Phytochemicals’ Role in Good Health

Much of early medicine relied on the prescription of specific plants and herbs for healing, a practice still supported by contemporary research. One of the principle recommendations from the 2010 Dietary Guidelines is to eat more fruits, vegetables, and whole grains by having fruits and vegetables represent one-half of the food on Americans’ plates and making whole grains account for one-half of the recommended six or more daily servings of grains.1 That recommendation was developed based on several population studies suggesting diets rich in fruits, vegetables, and whole grains may offer some degree of protection against cancer, cardiovascular disease, type 2 diabetes, and neurodegeneration.

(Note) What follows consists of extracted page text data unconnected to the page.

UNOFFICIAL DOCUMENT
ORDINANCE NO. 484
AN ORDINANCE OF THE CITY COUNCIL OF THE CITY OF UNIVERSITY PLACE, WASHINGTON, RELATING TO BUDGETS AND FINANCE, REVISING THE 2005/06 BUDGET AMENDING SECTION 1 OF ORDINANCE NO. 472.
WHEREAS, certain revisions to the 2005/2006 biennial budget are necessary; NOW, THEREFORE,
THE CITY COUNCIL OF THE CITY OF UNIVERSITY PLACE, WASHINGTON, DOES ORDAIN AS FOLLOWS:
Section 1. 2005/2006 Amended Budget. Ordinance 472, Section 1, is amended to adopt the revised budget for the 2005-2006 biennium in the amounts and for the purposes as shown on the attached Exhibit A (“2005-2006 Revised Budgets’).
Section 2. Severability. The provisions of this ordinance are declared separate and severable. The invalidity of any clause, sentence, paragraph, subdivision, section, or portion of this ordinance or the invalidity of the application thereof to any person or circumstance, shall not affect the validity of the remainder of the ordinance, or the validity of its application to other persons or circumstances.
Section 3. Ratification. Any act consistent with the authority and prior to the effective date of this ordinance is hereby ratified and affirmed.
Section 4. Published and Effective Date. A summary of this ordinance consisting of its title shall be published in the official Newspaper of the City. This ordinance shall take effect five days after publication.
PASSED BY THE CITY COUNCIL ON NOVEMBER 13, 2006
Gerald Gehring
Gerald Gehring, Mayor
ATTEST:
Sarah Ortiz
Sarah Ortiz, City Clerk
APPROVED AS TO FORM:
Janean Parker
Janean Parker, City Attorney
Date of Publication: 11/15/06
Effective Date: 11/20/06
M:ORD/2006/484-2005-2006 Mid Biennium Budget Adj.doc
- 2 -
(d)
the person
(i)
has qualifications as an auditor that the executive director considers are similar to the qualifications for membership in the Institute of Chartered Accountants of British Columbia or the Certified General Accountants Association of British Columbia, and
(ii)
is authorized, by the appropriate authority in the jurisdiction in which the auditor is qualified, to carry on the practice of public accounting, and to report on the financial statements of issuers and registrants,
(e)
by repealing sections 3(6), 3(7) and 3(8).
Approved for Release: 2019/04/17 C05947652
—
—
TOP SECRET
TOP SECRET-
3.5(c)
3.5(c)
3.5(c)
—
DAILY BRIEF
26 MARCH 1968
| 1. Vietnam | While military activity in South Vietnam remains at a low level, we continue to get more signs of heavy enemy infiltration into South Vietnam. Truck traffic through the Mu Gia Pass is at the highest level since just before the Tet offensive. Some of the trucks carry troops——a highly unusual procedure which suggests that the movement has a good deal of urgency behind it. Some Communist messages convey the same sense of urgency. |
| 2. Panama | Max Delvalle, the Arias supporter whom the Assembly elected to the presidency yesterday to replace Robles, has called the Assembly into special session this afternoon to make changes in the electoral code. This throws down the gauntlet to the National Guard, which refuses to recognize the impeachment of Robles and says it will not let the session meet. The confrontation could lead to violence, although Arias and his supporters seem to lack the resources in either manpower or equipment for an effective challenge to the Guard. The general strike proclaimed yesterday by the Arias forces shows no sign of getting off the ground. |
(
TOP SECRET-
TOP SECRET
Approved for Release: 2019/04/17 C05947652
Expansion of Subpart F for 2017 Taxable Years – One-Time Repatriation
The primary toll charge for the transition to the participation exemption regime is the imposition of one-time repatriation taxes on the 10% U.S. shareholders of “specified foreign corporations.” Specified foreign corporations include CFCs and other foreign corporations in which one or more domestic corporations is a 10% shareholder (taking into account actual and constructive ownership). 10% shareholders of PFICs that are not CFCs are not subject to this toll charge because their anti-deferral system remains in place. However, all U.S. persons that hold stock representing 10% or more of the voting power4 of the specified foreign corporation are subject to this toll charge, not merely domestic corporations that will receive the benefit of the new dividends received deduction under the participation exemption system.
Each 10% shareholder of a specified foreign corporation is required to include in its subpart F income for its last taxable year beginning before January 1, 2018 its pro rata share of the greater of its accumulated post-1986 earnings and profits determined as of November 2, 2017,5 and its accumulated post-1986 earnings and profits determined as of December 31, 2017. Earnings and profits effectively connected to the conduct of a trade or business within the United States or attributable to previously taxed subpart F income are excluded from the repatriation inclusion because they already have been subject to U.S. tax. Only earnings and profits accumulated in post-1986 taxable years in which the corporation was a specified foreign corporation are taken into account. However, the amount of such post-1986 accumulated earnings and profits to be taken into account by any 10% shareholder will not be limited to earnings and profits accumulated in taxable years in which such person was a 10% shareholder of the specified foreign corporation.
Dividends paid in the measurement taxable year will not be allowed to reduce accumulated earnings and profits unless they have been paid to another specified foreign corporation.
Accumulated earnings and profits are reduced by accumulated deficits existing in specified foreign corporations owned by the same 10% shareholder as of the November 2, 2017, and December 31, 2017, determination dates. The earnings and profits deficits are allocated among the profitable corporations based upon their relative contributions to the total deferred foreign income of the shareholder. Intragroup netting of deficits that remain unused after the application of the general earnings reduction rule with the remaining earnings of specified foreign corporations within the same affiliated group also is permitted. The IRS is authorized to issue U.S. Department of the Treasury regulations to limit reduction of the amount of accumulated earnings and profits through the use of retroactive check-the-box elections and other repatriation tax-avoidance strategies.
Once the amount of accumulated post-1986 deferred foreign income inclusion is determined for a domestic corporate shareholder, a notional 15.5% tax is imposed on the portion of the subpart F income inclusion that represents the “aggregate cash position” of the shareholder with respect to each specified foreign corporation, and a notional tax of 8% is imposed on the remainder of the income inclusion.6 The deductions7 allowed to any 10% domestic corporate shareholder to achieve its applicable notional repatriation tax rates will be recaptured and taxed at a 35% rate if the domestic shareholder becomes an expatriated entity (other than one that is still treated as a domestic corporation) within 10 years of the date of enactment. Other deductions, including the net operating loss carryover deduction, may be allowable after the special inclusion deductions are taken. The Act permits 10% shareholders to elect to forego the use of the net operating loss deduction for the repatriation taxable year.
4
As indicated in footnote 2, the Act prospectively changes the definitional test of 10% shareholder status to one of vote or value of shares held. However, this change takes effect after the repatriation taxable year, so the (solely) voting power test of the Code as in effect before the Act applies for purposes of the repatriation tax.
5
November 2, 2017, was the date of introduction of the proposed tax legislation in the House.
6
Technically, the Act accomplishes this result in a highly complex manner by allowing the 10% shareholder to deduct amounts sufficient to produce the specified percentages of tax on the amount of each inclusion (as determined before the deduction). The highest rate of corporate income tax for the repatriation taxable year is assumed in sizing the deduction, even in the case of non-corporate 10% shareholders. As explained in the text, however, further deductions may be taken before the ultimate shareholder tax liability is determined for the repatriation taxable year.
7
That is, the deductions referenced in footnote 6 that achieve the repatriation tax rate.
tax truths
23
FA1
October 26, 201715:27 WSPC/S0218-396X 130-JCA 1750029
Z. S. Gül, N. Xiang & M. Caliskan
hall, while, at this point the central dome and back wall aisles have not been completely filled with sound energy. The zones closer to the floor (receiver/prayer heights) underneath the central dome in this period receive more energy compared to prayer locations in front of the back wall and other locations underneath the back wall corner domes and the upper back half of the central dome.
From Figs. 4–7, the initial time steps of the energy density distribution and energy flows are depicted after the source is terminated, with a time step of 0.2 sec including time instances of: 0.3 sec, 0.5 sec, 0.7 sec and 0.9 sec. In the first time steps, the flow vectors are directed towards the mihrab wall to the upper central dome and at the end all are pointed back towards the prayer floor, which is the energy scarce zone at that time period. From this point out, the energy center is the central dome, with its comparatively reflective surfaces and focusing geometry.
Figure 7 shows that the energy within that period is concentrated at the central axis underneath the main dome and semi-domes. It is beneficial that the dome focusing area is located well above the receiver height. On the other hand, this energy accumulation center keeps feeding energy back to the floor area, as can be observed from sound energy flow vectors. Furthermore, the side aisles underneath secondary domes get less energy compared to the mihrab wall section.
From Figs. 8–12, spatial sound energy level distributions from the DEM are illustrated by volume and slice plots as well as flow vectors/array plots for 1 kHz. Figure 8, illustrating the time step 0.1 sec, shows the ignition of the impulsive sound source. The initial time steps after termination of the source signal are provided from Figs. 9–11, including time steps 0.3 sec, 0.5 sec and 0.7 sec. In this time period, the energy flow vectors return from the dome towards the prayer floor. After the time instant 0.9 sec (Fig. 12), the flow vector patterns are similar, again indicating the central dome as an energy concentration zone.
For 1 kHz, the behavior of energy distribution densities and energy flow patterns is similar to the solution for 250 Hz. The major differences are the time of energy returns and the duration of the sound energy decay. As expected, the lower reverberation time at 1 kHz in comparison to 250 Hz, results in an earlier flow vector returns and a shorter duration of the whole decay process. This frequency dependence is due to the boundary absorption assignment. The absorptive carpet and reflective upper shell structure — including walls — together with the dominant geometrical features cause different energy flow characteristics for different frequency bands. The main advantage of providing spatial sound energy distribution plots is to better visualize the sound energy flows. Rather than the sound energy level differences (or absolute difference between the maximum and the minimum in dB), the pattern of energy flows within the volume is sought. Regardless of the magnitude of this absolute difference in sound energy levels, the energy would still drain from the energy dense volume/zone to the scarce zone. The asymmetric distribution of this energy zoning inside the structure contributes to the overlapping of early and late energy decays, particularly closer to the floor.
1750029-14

Consumption of tea, wine, and cocoa, which also are plant based (tea comes from the dried leaves of the Camellia sinensis bush, wine from grapes, and cocoa from the dried and fermented seed of the Theobroma cacao tree), has been associated with reduced risk of these diseases as well.

Naturally occurring compounds, known as phytochemicals (phyto means plant in Greek) are thought to be largely responsible for the protective health benefits of these plant-based foods and beverages, beyond those conferred by their vitamin and mineral contents. These phytochemicals, which are part of a large and varied group of chemical compounds, also are responsible for the color, flavor, and odor of plant foods, such as blueberries’ dark hue, broccoli’s bitter taste, and garlic’s pungent odor. Research strongly suggests that consuming foods rich in phytochemicals provides health benefits, but not enough information exists to make specific recommendations for phytochemical intake.